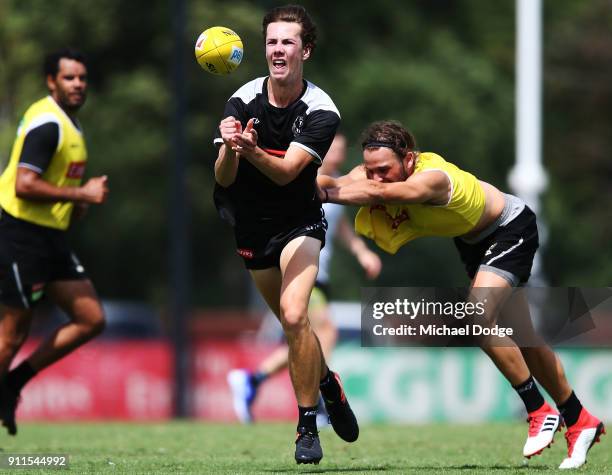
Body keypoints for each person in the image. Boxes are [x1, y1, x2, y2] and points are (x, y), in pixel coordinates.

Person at [319, 120, 605, 470]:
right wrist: (282, 173)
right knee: (523, 338)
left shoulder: (432, 177)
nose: (376, 177)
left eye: (384, 170)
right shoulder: (375, 173)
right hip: (474, 244)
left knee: (476, 317)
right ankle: (580, 420)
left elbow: (375, 194)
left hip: (509, 228)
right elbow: (330, 183)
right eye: (370, 170)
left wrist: (327, 191)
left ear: (409, 160)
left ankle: (537, 409)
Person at [213, 5, 358, 465]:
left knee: (296, 316)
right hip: (251, 226)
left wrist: (251, 149)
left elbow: (286, 174)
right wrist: (231, 149)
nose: (278, 49)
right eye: (272, 41)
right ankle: (328, 381)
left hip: (300, 222)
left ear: (305, 50)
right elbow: (223, 178)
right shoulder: (241, 98)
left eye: (288, 42)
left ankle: (306, 427)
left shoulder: (321, 110)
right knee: (293, 326)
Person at [227, 133, 382, 425]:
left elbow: (339, 225)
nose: (336, 153)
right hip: (299, 268)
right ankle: (317, 404)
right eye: (331, 147)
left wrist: (361, 251)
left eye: (339, 148)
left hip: (320, 273)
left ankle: (253, 380)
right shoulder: (301, 177)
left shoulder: (335, 181)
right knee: (324, 331)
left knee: (306, 338)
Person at [0, 48, 109, 436]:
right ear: (51, 81)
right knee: (11, 336)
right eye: (68, 78)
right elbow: (24, 185)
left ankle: (11, 384)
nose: (78, 84)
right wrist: (82, 196)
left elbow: (52, 182)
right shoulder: (48, 123)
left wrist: (73, 201)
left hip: (49, 237)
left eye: (81, 77)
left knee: (91, 319)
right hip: (20, 234)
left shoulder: (69, 123)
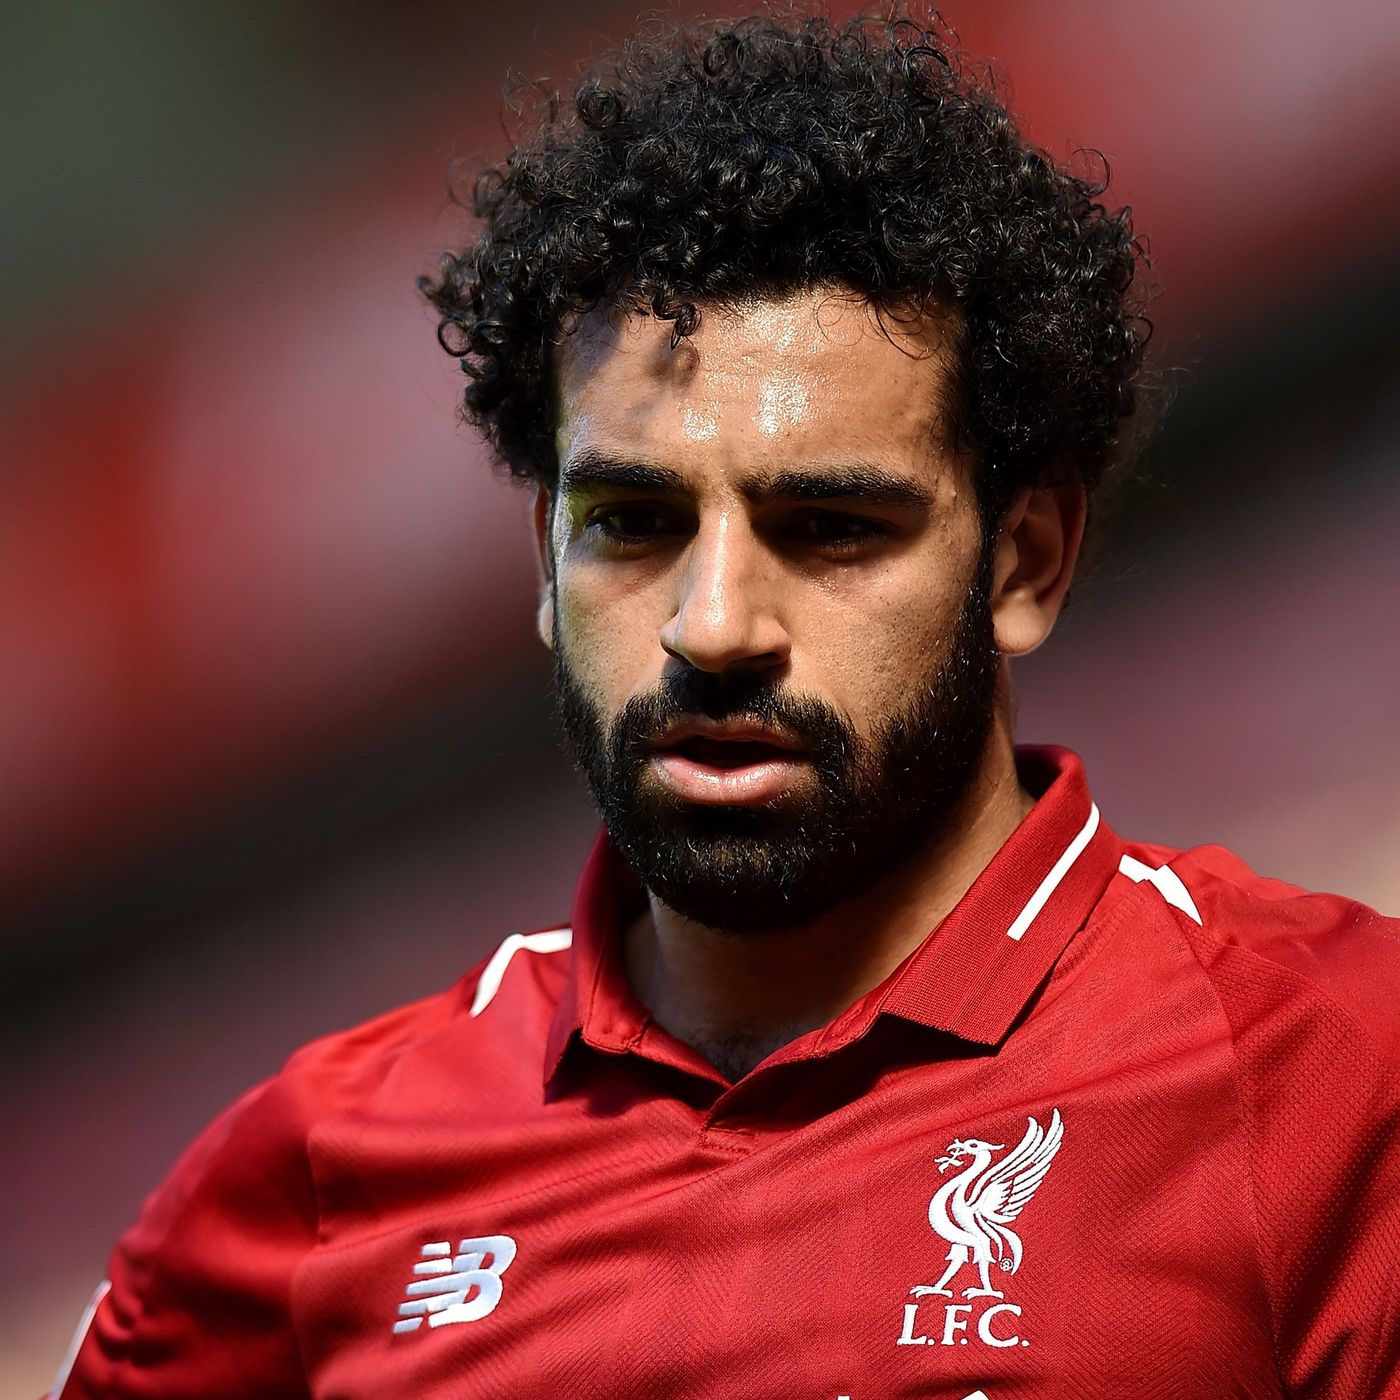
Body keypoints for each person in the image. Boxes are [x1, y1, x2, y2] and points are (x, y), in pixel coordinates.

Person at [51, 8, 1399, 1399]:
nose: (713, 627)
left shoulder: (1342, 1070)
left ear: (1024, 562)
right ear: (544, 563)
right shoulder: (302, 1191)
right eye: (633, 524)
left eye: (829, 529)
****************
§ ASSIGNMENT
Extract only the lines from the line containing "right shoulder: (48, 123)" through the final line of the listing above, unchanged; pictures stay out of the copy.

§ EXPECTED ANSWER
right shoulder: (48, 123)
left wrist: (73, 201)
left hip: (49, 237)
left eye: (81, 77)
left knee: (91, 319)
right hip: (20, 234)
left shoulder: (69, 123)
Body keypoints for each person in the image. Boxes are [x1, y1, x2, y2] and points are (x, y), in pixel coordinates.

Person at [51, 8, 1399, 1399]:
nose: (713, 627)
left shoulder: (1342, 1070)
left ear: (1024, 562)
right ear: (544, 563)
right shoulder: (302, 1191)
right eye: (633, 524)
left eye: (829, 529)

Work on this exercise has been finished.